I didn’t want to tell her that there really was almost no justice in the universe, at least my universe, so I simply cloned her smile and nodded my head.

“Yes,” I added, “He seems like he’ll be a great commanding officer.”

“Base housing for officers is full,” the woman said, processing paperwork but no showing any of it to me. “That means you’ll have to live off base. I’ll advance the first off base housing allowance to you but it’s to be taken out of your next paycheck in one lump sum.”

“Fine,” I replied, having no idea when my next paycheck would be or how much it would be for. I was out of the hospital so the forty-four dollars a month combat pay would be gone. I did know that.

The woman left and I waited for ten nervous minutes for her return. I waited in silent worry. Had anybody from the regiment called about me?

When she came back she handed me a thick envelope, my orders, and I.D. card back.

“Welcome aboard,” she whispered, “and thanks and welcome home too.”

I walked out to the GTO, reflecting on the simple fact that the woman’s sincere welcome and thanks were the most genuine I’d gotten from anyone outside of my wife and the guys who’d bought us lunch at the Thunderbird Restaurant at Rockaway Beach days before since I’d returned.

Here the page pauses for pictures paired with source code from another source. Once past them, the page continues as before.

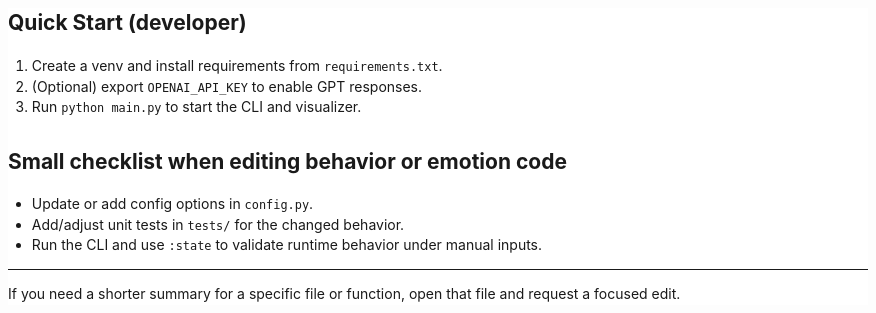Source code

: ## Quick Start (developer)

1. Create a venv and install requirements from `requirements.txt`.
2. (Optional) export `OPENAI_API_KEY` to enable GPT responses.
3. Run `python main.py` to start the CLI and visualizer.

## Small checklist when editing behavior or emotion code

- Update or add config options in `config.py`.
- Add/adjust unit tests in `tests/` for the changed behavior.
- Run the CLI and use `:state` to validate runtime behavior under manual inputs.

---

If you need a shorter summary for a specific file or function, open that file and request a focused edit.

I left the base as quickly as I could, not wanting to take even the slightest of chances that I might run into one of the officers from 2/13. The run from Pulgas gate back to the hotel in San Clemente took mere minutes, once I got through the gate. There were no procedures for exiting the base, which made me feel easier. The GTO was half empty of gas, and I’d been about nowhere in distance. I knew that car had to go, as much as I loved it, as I couldn’t afford to have it eat up so much of my income. I regretfully parted with five dollars from my cash stash, and paid the attendant at the Esso station, vowing to trade in the special automobile, which wasn’t just any old car but a key part of my returning home from the war.

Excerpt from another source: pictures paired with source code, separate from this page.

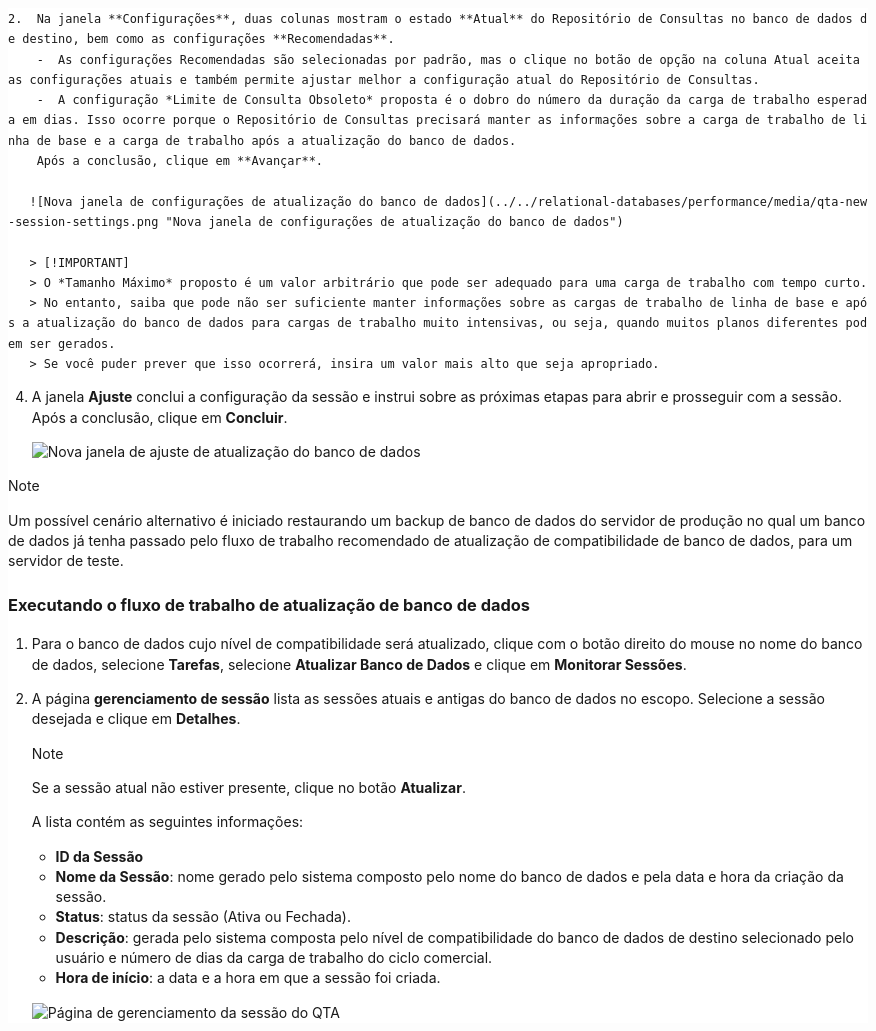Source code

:     2.  Na janela **Configurações**, duas colunas mostram o estado **Atual** do Repositório de Consultas no banco de dados de destino, bem como as configurações **Recomendadas**. 
        -  As configurações Recomendadas são selecionadas por padrão, mas o clique no botão de opção na coluna Atual aceita as configurações atuais e também permite ajustar melhor a configuração atual do Repositório de Consultas. 
        -  A configuração *Limite de Consulta Obsoleto* proposta é o dobro do número da duração da carga de trabalho esperada em dias. Isso ocorre porque o Repositório de Consultas precisará manter as informações sobre a carga de trabalho de linha de base e a carga de trabalho após a atualização do banco de dados.
        Após a conclusão, clique em **Avançar**.

       ![Nova janela de configurações de atualização do banco de dados](../../relational-databases/performance/media/qta-new-session-settings.png "Nova janela de configurações de atualização do banco de dados")

       > [!IMPORTANT]
       > O *Tamanho Máximo* proposto é um valor arbitrário que pode ser adequado para uma carga de trabalho com tempo curto.   
       > No entanto, saiba que pode não ser suficiente manter informações sobre as cargas de trabalho de linha de base e após a atualização do banco de dados para cargas de trabalho muito intensivas, ou seja, quando muitos planos diferentes podem ser gerados.   
       > Se você puder prever que isso ocorrerá, insira um valor mais alto que seja apropriado.

4.  A janela **Ajuste** conclui a configuração da sessão e instrui sobre as próximas etapas para abrir e prosseguir com a sessão. Após a conclusão, clique em **Concluir**.

    ![Nova janela de ajuste de atualização do banco de dados](../../relational-databases/performance/media/qta-new-session-tuning.png "Nova janela de ajuste de atualização do banco de dados")

> [!NOTE]
> Um possível cenário alternativo é iniciado restaurando um backup de banco de dados do servidor de produção no qual um banco de dados já tenha passado pelo fluxo de trabalho recomendado de atualização de compatibilidade de banco de dados, para um servidor de teste.

### <a name="executing-the-database-upgrade-workflow"></a>Executando o fluxo de trabalho de atualização de banco de dados
1.  Para o banco de dados cujo nível de compatibilidade será atualizado, clique com o botão direito do mouse no nome do banco de dados, selecione **Tarefas**, selecione **Atualizar Banco de Dados** e clique em **Monitorar Sessões**.

2.  A página **gerenciamento de sessão** lista as sessões atuais e antigas do banco de dados no escopo. Selecione a sessão desejada e clique em **Detalhes**.

    > [!NOTE]
    > Se a sessão atual não estiver presente, clique no botão **Atualizar**.   
    
    A lista contém as seguintes informações:
    -  **ID da Sessão**
    -  **Nome da Sessão**: nome gerado pelo sistema composto pelo nome do banco de dados e pela data e hora da criação da sessão.
    -  **Status**: status da sessão (Ativa ou Fechada).
    -  **Descrição**: gerada pelo sistema composta pelo nível de compatibilidade do banco de dados de destino selecionado pelo usuário e número de dias da carga de trabalho do ciclo comercial.
    -  **Hora de início**: a data e a hora em que a sessão foi criada.

    ![Página de gerenciamento da sessão do QTA](../../relational-databases/performance/media/qta-session-management.png "Página de gerenciamento da sessão do QTA")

I pulled into an open parking stall outside the hotel on Del Mar. I took the envelope off the seat and counted the cash. Eight hundred ten dollars and 75 cents. It was more cash than I had ever held in one amount since I could remember. I had to get a bank account but before doing that I needed to change my bandages and get some more rest. I sat in the car, almost too tired to get out and move into the hotel lobby. Relief was building inside me. We’d be able to afford an apartment in San Clemente, a nearly idyllic small Spanish town that was almost totally unmilitary, at least in appearance. That it was snuggled right up against the northern side of the Marine base might have effects that I could not easily see, I also understood.

My wife was ecstatic. After carefully cutting me out of my Saran Wrap coating, I lay on the sofa, careful not to bleed on anything, as I pulled off old 4X4s and put new ones on. The regular surgical tape would hold them sufficiently well as long as I didn’t exert myself overmuch. I was surprised at my wife. She wasn’t nearly as excited by the sum of money, giving us survival and some good bit of freedom, as she was in finding out that I was going to trade in the GTO. I’d underestimated her hatred for the car, I realized.

“What are they going to do when they can’t find you at the command or the base?” Mary asked as I tried to nod off for a bit.

“I don’t know,” I replied, not really caring. “They’ll figure it out I presume. One of them, probably that nasty character named Stewart, or maybe the fake aide, will call personnel.”

“You didn’t technically report in, though,” my wife said, still worried.

“Read the orders,” I replied. The paperwork’s over on the kitchen counter. The orders say that I have to report in next week. This time I’ve been given is recuperative time and I’m taking all of it.”

“Well, you did get the money, and you are selling the car,” she continued, as my eyes started to close.

“You got the money,” I replied, “it’s right there in your hand, and I’ll take care of the GTO. What kind of car do you want?”

But my eyes finally closed and I didn’t hear her reply.